When my pals were reading comic books
I was down in the basement in my dad's
workshop. Perusing his Sam's Photofoacts
Vol 1-50 admiring the old set and trying to
figure out what all those squiggly meant.
Circa 1966
Now I think I've got!

Terry
#9

Depending on the Schematic, I would definitely match the values as close as possible. As mentioned before, they are part of a resonant circuit with the coils to form a filter. In this case probably lower in frequency than 120 Hz because the ripple in a 25 Cycle set is lower.

When I did my 55, I used all 630 film caps in the power supply since originals were paper. They will hold up better and last longer than electrolytics.

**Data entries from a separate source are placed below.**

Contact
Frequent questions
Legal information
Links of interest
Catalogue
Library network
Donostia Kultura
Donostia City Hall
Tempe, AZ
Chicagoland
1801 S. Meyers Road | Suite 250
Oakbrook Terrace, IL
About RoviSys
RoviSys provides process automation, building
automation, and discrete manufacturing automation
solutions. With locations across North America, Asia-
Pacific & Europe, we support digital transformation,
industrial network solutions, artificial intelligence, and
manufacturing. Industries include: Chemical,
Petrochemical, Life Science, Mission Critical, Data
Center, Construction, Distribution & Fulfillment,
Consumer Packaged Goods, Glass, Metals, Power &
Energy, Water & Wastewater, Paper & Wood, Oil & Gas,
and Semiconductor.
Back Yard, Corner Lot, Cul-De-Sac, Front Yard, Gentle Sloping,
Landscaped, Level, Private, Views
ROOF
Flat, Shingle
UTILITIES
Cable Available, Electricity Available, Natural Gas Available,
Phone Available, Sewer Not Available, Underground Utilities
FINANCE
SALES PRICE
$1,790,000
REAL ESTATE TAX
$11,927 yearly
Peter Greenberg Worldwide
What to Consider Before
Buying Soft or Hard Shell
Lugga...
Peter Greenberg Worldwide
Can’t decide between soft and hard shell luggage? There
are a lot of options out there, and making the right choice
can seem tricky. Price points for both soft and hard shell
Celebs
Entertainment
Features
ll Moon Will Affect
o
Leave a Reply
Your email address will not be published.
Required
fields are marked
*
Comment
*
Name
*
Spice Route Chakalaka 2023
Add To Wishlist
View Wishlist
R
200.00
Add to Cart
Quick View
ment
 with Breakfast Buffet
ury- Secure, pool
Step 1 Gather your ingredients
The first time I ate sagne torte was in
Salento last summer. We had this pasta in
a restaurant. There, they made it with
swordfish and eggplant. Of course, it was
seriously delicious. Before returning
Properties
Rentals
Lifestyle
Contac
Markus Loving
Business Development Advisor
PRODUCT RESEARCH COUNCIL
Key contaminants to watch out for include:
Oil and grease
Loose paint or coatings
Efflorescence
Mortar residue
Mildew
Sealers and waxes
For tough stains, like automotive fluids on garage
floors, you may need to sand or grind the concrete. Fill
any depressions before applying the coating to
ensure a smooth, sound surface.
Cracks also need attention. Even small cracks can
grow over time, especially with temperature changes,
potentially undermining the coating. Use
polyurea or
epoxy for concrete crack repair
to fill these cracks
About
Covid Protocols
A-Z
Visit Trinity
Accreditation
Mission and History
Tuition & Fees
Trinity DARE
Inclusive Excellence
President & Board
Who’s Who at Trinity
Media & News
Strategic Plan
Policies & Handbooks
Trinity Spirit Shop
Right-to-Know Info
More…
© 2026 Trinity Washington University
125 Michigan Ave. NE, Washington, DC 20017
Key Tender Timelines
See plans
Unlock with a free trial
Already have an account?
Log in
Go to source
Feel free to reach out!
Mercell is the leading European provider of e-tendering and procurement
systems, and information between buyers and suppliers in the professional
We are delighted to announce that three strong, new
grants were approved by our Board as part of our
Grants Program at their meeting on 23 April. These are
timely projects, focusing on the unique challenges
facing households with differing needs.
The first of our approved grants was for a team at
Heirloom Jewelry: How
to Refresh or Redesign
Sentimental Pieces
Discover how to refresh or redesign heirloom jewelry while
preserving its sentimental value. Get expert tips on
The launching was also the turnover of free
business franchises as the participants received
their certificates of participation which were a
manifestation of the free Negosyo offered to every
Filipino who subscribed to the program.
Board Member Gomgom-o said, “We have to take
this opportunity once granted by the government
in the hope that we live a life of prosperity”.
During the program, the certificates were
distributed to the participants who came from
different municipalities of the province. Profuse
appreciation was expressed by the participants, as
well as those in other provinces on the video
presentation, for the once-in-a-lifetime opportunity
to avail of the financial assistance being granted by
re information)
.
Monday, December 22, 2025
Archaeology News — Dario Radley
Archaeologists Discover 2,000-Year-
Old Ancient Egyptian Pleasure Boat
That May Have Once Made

Just a recommendation.

https://www.tubesandmore.com/products/ca...ylene-fast

http://www.atwaterkent.info/TechData/akS...ex.html#55
#10

Ordered one of the interstage audio transformers.  Thanks, radioroslyn.
#11

tbone, been using film caps for all filter caps except in my 14.  I'll see how that one holds up. thanks for the AK link!
#12

It's only logical that a 25 cycle set would have more filtering, instead of a 120 cycle ripple you would have a 50 cycle ripple. In Canada 25 cycle power grids were quite common, including in the area I reside now, with most manufacturers they had 60 cycle and 25 cycle versions, except for Rogers which seems to have used 25 cycle capable chassis in everything, unless the set had a clock or had motorized tuning. That was typically what they did, they either added larger, or extra filter caps, or added extra filter chokes, I guess Rogers dispensed with that to reduce parts inventories and worked via economies of scale since they knew that 25 cycle radios would work fine on 60 anyhow. There is one advantage to having a 25 cycle transformer, they have larger cores, and more iron, so they run cool even on 120 volts.
Regards
Arran
#13

Glad to send the link. I find that site helpful.

As for the 25 cycle sets, I have seen a few collectors on the other forum with some really nice Rogers radios.
While we have nice sets in the states, I would make room for one of the Rogers consoles should one show up at the right time.
#14

I can't win with transformers!  I took all or the RF transofromers out so that i could clean up the chassis.  Measurements show that the 1st RF transformer (the one after the antenna transformer) has an open primary winding.  it should still work, but just not on the distant setting.  This coil is on the inside of the main tube so a bit more difficult to get out to rewind.  I may leave it until I know that the radio works good.

I got all of the rust cleaned up from the mouse urine.  took everything off and bead blasted it and painted.  It seems a shame to have to do that, but i guess you have to protect bare metal after rust removal.  It seems the plating is different on the AK than the Philco chassis.  More like some sort of nickel rather than cadmium.  Very thin plating that will peal off with light bead blasting.  I don't know if that is an excepted procedure to use, but it did clean it up nicely and quickly, making a nice base for painting.
#15

So far, not too impressed with AK.  the radio is up and running, but am having problems with the tuning caps.  The shafts for the movable gangs are worn and so will not stay centered between the stationary plates.  As a result, the 3 tuning caps do not track at all accross the dial and will not tune anything in on the lower end unless I physically push on the shaft to center the plates.  I presume the wear is a result of the side tension placed on the bearings by the belts that tie the 3 caps together.  Not sure what I'm going to do.  I'll dissassemble the caps to see if I can make new bushings to thighten things up a bit.

I haven't found any alignment instructions but it looks like the only way to adjust the 3 stages is to physically adjust the pulleys on each shaft for maximum signal.  Any ideas from experience would be appreciated!